O Seminário Interterritorial de Educação do Campo no Semiárido (Siecs) teve início na noite de quinta-feira (17/11), com a participação de mais de 250 pessoas que ocuparam o auditório do Instituto Federal da Bahia (Ifba) – Campus Juazeiro.
Com o tema “Terra, trabalho e educação”, o evento tem por objetivo debater diversas temáticas ligadas a educação contextualizada ao Semiárido brasileiro, com foco na educação do campo. A mesa de abertura trouxe um debate conjuntural, tanto do ponto de vista da política brasileira atual quanto da realidade sócio-cultural do Semiárido, sem deixar de pautar os avanços e retrocessos no campo da educação.
Após a mesa de saudação composta por várias organizações convidadas, os/a debatedores/a trouxeram contribuições para o seminário que segue até este sábado (19/11). Roberto Malvezzi (Gogó) fez uma memória do processo de mudança nas comunidades rurais do Semiárido, partindo da análise dos principais avanços no campo da educação, chegando a pontuar a mudança de mentalidade das pessoas, conquistada a partir da educação popular.
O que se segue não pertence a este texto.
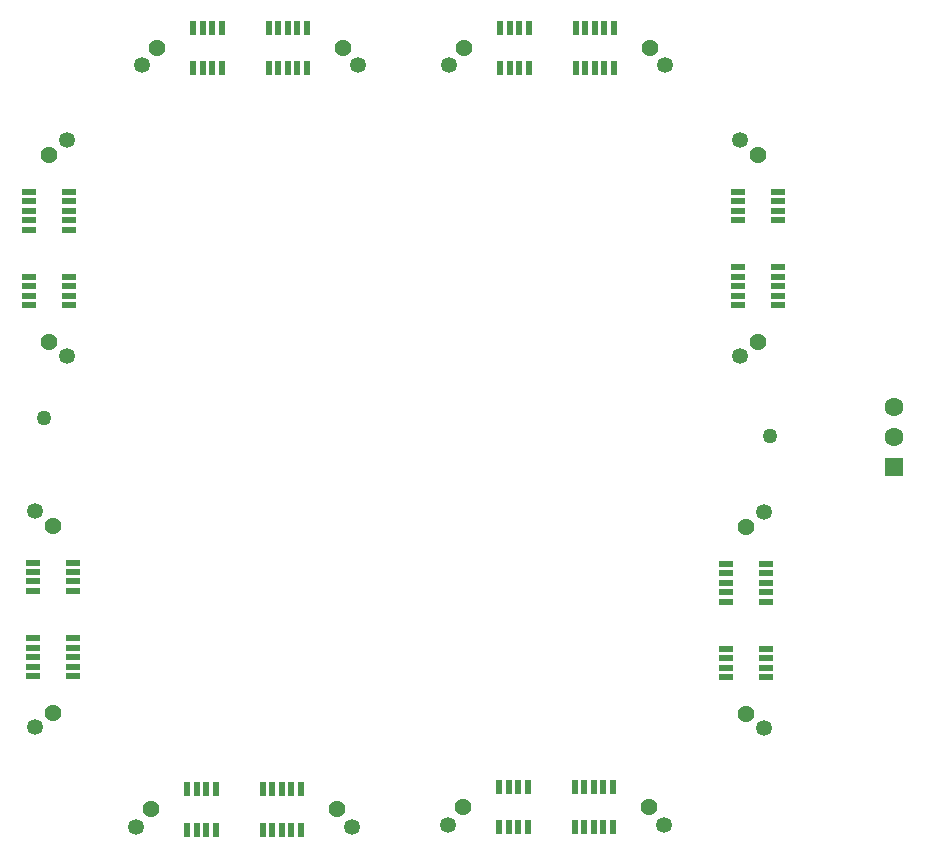
<source format=gbr>
%TF.GenerationSoftware,KiCad,Pcbnew,9.0.2*%
%TF.CreationDate,2025-05-28T10:28:05-07:00*%
%TF.ProjectId,8_Ch_Connector_CAEN_Adapter,385f4368-5f43-46f6-9e6e-6563746f725f,rev?*%
%TF.SameCoordinates,Original*%
%TF.FileFunction,Soldermask,Top*%
%TF.FilePolarity,Negative*%
%FSLAX46Y46*%
G04 Gerber Fmt 4.6, Leading zero omitted, Abs format (unit mm)*
G04 Created by KiCad (PCBNEW 9.0.2) date 2025-05-28 10:28:05*
%MOMM*%
%LPD*%
G01*
G04 APERTURE LIST*
G04 Aperture macros list*
%AMRoundRect*
0 Rectangle with rounded corners*
0 $1 Rounding radius*
0 $2 $3 $4 $5 $6 $7 $8 $9 X,Y pos of 4 corners*
0 Add a 4 corners polygon primitive as box body*
4,1,4,$2,$3,$4,$5,$6,$7,$8,$9,$2,$3,0*
0 Add four circle primitives for the rounded corners*
1,1,$1+$1,$2,$3*
1,1,$1+$1,$4,$5*
1,1,$1+$1,$6,$7*
1,1,$1+$1,$8,$9*
0 Add four rect primitives between the rounded corners*
20,1,$1+$1,$2,$3,$4,$5,0*
20,1,$1+$1,$4,$5,$6,$7,0*
20,1,$1+$1,$6,$7,$8,$9,0*
20,1,$1+$1,$8,$9,$2,$3,0*%
G04 Aperture macros list end*
%ADD10C,1.350000*%
%ADD11R,0.500000X1.200000*%
%ADD12C,1.431000*%
%ADD13R,1.200000X0.500000*%
%ADD14RoundRect,0.102000X0.699000X-0.699000X0.699000X0.699000X-0.699000X0.699000X-0.699000X-0.699000X0*%
%ADD15C,1.602000*%
%ADD16C,1.270000*%
G04 APERTURE END LIST*
D10*
%TO.C,J\u002A\u002A*%
X166755000Y-117800000D03*
X185045000Y-117800000D03*
D11*
X171100000Y-118000000D03*
X171100000Y-114600000D03*
X171900000Y-118000000D03*
X171900000Y-114600000D03*
X172700000Y-118000000D03*
X172700000Y-114600000D03*
X173500000Y-118000000D03*
X173500000Y-114600000D03*
X177500000Y-118000000D03*
X177500000Y-114600000D03*
X178300000Y-118000000D03*
X178300000Y-114600000D03*
X179100000Y-118000000D03*
X179100000Y-114600000D03*
X179900000Y-118000000D03*
X179900000Y-114600000D03*
X180700000Y-118000000D03*
X180700000Y-114600000D03*
D12*
X168005000Y-116300000D03*
X183795000Y-116300000D03*
%TD*%
D10*
%TO.C,J\u002A\u002A*%
X166855000Y-53500000D03*
X185145000Y-53500000D03*
D11*
X171200000Y-53700000D03*
X171200000Y-50300000D03*
X172000000Y-53700000D03*
X172000000Y-50300000D03*
X172800000Y-53700000D03*
X172800000Y-50300000D03*
X173600000Y-53700000D03*
X173600000Y-50300000D03*
X177600000Y-53700000D03*
X177600000Y-50300000D03*
X178400000Y-53700000D03*
X178400000Y-50300000D03*
X179200000Y-53700000D03*
X179200000Y-50300000D03*
X180000000Y-53700000D03*
X180000000Y-50300000D03*
X180800000Y-53700000D03*
X180800000Y-50300000D03*
D12*
X168105000Y-52000000D03*
X183895000Y-52000000D03*
%TD*%
D10*
%TO.C,J\u002A\u002A*%
X134500000Y-78145000D03*
X134500000Y-59855000D03*
D13*
X134700000Y-73800000D03*
X131300000Y-73800000D03*
X134700000Y-73000000D03*
X131300000Y-73000000D03*
X134700000Y-72200000D03*
X131300000Y-72200000D03*
X134700000Y-71400000D03*
X131300000Y-71400000D03*
X134700000Y-67400000D03*
X131300000Y-67400000D03*
X134700000Y-66600000D03*
X131300000Y-66600000D03*
X134700000Y-65800000D03*
X131300000Y-65800000D03*
X134700000Y-65000000D03*
X131300000Y-65000000D03*
X134700000Y-64200000D03*
X131300000Y-64200000D03*
D12*
X133000000Y-76895000D03*
X133000000Y-61105000D03*
%TD*%
D14*
%TO.C,REF\u002A\u002A*%
X204500000Y-87540000D03*
D15*
X204500000Y-85000000D03*
X204500000Y-82460000D03*
%TD*%
D10*
%TO.C,J\u002A\u002A*%
X140855000Y-53500000D03*
X159145000Y-53500000D03*
D11*
X145200000Y-53700000D03*
X145200000Y-50300000D03*
X146000000Y-53700000D03*
X146000000Y-50300000D03*
X146800000Y-53700000D03*
X146800000Y-50300000D03*
X147600000Y-53700000D03*
X147600000Y-50300000D03*
X151600000Y-53700000D03*
X151600000Y-50300000D03*
X152400000Y-53700000D03*
X152400000Y-50300000D03*
X153200000Y-53700000D03*
X153200000Y-50300000D03*
X154000000Y-53700000D03*
X154000000Y-50300000D03*
X154800000Y-53700000D03*
X154800000Y-50300000D03*
D12*
X142105000Y-52000000D03*
X157895000Y-52000000D03*
%TD*%
D10*
%TO.C,J\u002A\u002A*%
X140355000Y-118000000D03*
X158645000Y-118000000D03*
D11*
X144700000Y-118200000D03*
X144700000Y-114800000D03*
X145500000Y-118200000D03*
X145500000Y-114800000D03*
X146300000Y-118200000D03*
X146300000Y-114800000D03*
X147100000Y-118200000D03*
X147100000Y-114800000D03*
X151100000Y-118200000D03*
X151100000Y-114800000D03*
X151900000Y-118200000D03*
X151900000Y-114800000D03*
X152700000Y-118200000D03*
X152700000Y-114800000D03*
X153500000Y-118200000D03*
X153500000Y-114800000D03*
X154300000Y-118200000D03*
X154300000Y-114800000D03*
D12*
X141605000Y-116500000D03*
X157395000Y-116500000D03*
%TD*%
D10*
%TO.C,J\u002A\u002A*%
X193500000Y-109645000D03*
X193500000Y-91355000D03*
D13*
X193700000Y-105300000D03*
X190300000Y-105300000D03*
X193700000Y-104500000D03*
X190300000Y-104500000D03*
X193700000Y-103700000D03*
X190300000Y-103700000D03*
X193700000Y-102900000D03*
X190300000Y-102900000D03*
X193700000Y-98900000D03*
X190300000Y-98900000D03*
X193700000Y-98100000D03*
X190300000Y-98100000D03*
X193700000Y-97300000D03*
X190300000Y-97300000D03*
X193700000Y-96500000D03*
X190300000Y-96500000D03*
X193700000Y-95700000D03*
X190300000Y-95700000D03*
D12*
X192000000Y-108395000D03*
X192000000Y-92605000D03*
%TD*%
D10*
%TO.C,J\u002A\u002A*%
X131800000Y-91255000D03*
X131800000Y-109545000D03*
D13*
X131600000Y-95600000D03*
X135000000Y-95600000D03*
X131600000Y-96400000D03*
X135000000Y-96400000D03*
X131600000Y-97200000D03*
X135000000Y-97200000D03*
X131600000Y-98000000D03*
X135000000Y-98000000D03*
X131600000Y-102000000D03*
X135000000Y-102000000D03*
X131600000Y-102800000D03*
X135000000Y-102800000D03*
X131600000Y-103600000D03*
X135000000Y-103600000D03*
X131600000Y-104400000D03*
X135000000Y-104400000D03*
X131600000Y-105200000D03*
X135000000Y-105200000D03*
D12*
X133300000Y-92505000D03*
X133300000Y-108295000D03*
%TD*%
D10*
%TO.C,J\u002A\u002A*%
X191500000Y-59855000D03*
X191500000Y-78145000D03*
D13*
X191300000Y-64200000D03*
X194700000Y-64200000D03*
X191300000Y-65000000D03*
X194700000Y-65000000D03*
X191300000Y-65800000D03*
X194700000Y-65800000D03*
X191300000Y-66600000D03*
X194700000Y-66600000D03*
X191300000Y-70600000D03*
X194700000Y-70600000D03*
X191300000Y-71400000D03*
X194700000Y-71400000D03*
X191300000Y-72200000D03*
X194700000Y-72200000D03*
X191300000Y-73000000D03*
X194700000Y-73000000D03*
X191300000Y-73800000D03*
X194700000Y-73800000D03*
D12*
X193000000Y-61105000D03*
X193000000Y-76895000D03*
%TD*%
D16*
%TO.C,REF\u002A\u002A*%
X132600000Y-83400000D03*
X194000000Y-84900000D03*
%TD*%
M02*

</source>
Para ele, mesmo diante de um cenário de retrocessos na política brasileira, essa nova mentalidade, ou seja, a compreensão acerca da viabilidade do Semiárido, não irá se perder, uma vez que aconteceu uma quebra de paradigma, tendo ganhado espaço o paradigma da Convivência com o Semiárido.
A educadora Rubineuza Leandro, pontuou algumas políticas educacionais voltadas para o campo, implementadas nas últimas décadas, a exemplo do Pronera (Programa Nacional de Educação na Reforma Agrária), criação de cursos, regulamentações. A educadora, porém, ressalta que os movimentos sociais foram deixados de lado no que diz respeito à coordenação e/ou tomada de decisão com relação a tais políticas, o que se considera um prejuízo à educação do campo que, neste cenário de golpe no Brasil, tende a se precarizar ainda mais.
Por fim, João Pedro Stédile levantou aspectos do chamado golpe institucional, jurídico e midiático que destituiu do cargo a presidenta Dilma Rousseff no mês de agosto deste ano. Para Stédile, o golpe se resume a uma tentativa de salvar o capital, porém revela uma burguesia dividida entre o interesse nas taxas de lucros e a busca pelo poder dos partidos de direita. Citando o filósofo marxista Antônio Gramsci, João Pedro destaca a importância da classe trabalhadora disputar os espaços políticos espalhados por toda parte – desde as Câmara Legislativas e prefeituras até o Diretório Central dos/das Estudantes, associações, etc.
Na programação do seminário haverá outras mesas de prosa, rodas de conversas, tendas, feira de saberes e sabores, apresentação de trabalhos, apresentações de grupos culturais regionais, além de místicas e do lançamento do filme “Uma aventura no Semiárido”.
O SIECS é organizado pelo Instituto Regional da Pequena Agropecuária Apropriada (Irpaa); Centro Territorial de Educação Profissional do Sertão do São Francisco – BA; Fórum Territorial de Educação do Piemonte Norte de Itapicuru; IF Sertão – PE; Universidade do Estado da Bahia (Uneb); Universidade Federal do Vale do São Francisco (Univasf); Movimento dos Trabalhadores Rurais Sem Terra (MST); Núcleo de Pesquisa e Extensão em Desenvolvimento Territorial (Nedet); Rede de Escolas Famílias Agrícolas Integradas do Semiárido (Refaisa); Secretaria Municipal de Educação de Conceição do Coité e Grupo de Agroecologia Umbuzeiro (Gau).